(Page-level text extractions)
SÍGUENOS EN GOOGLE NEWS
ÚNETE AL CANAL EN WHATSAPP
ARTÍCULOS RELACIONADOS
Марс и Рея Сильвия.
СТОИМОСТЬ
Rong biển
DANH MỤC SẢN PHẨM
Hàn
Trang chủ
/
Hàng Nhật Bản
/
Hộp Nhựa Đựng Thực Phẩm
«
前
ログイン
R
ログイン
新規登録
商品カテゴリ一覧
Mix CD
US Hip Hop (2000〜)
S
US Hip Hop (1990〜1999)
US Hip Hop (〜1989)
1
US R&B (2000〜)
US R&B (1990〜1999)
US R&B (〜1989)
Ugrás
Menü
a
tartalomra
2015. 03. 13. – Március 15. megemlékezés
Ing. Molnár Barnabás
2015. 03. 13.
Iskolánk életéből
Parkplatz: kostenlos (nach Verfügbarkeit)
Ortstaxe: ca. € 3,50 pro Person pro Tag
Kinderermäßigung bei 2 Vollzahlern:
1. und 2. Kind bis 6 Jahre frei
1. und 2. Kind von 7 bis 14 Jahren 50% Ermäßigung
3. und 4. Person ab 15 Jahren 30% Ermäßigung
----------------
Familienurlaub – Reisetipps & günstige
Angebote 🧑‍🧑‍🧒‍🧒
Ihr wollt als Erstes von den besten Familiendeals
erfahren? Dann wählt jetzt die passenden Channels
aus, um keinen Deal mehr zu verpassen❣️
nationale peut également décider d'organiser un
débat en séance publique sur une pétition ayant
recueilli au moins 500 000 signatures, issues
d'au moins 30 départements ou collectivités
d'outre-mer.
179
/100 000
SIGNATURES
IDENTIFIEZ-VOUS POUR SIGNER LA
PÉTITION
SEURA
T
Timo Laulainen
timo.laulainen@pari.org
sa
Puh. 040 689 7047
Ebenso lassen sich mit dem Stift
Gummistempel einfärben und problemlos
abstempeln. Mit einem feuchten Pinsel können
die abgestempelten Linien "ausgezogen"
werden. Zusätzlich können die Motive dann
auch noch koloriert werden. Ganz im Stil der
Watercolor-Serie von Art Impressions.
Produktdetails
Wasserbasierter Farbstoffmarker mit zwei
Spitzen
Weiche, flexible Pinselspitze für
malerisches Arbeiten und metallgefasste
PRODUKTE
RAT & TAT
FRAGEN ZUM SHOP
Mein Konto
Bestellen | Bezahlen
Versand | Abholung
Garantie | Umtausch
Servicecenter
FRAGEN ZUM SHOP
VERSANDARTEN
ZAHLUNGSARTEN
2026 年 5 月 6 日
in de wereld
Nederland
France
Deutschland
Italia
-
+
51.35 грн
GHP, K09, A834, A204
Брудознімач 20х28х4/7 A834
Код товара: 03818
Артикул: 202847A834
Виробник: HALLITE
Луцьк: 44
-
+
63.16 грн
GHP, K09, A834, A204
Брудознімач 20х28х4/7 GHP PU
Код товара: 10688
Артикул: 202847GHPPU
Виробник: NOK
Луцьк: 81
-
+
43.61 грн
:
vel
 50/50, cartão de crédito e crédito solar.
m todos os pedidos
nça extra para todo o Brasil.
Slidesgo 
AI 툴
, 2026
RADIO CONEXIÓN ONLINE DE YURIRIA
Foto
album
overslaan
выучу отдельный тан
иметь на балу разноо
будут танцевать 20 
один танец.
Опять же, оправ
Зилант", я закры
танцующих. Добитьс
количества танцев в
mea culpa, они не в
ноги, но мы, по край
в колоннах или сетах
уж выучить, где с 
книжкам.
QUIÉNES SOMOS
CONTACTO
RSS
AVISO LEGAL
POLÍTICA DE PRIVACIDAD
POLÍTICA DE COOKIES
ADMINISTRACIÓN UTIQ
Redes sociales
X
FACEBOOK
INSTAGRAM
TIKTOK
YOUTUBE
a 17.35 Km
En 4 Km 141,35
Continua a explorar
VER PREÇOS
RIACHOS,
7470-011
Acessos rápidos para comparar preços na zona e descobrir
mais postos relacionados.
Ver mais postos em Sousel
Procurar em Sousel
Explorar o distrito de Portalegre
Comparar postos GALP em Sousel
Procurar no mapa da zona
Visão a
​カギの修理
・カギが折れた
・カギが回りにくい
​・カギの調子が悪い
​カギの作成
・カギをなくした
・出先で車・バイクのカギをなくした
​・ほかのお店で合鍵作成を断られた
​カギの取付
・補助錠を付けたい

Task requirements
Note how many lines in the data above have the string "mais" in them, and give that number by itself.

Response below
2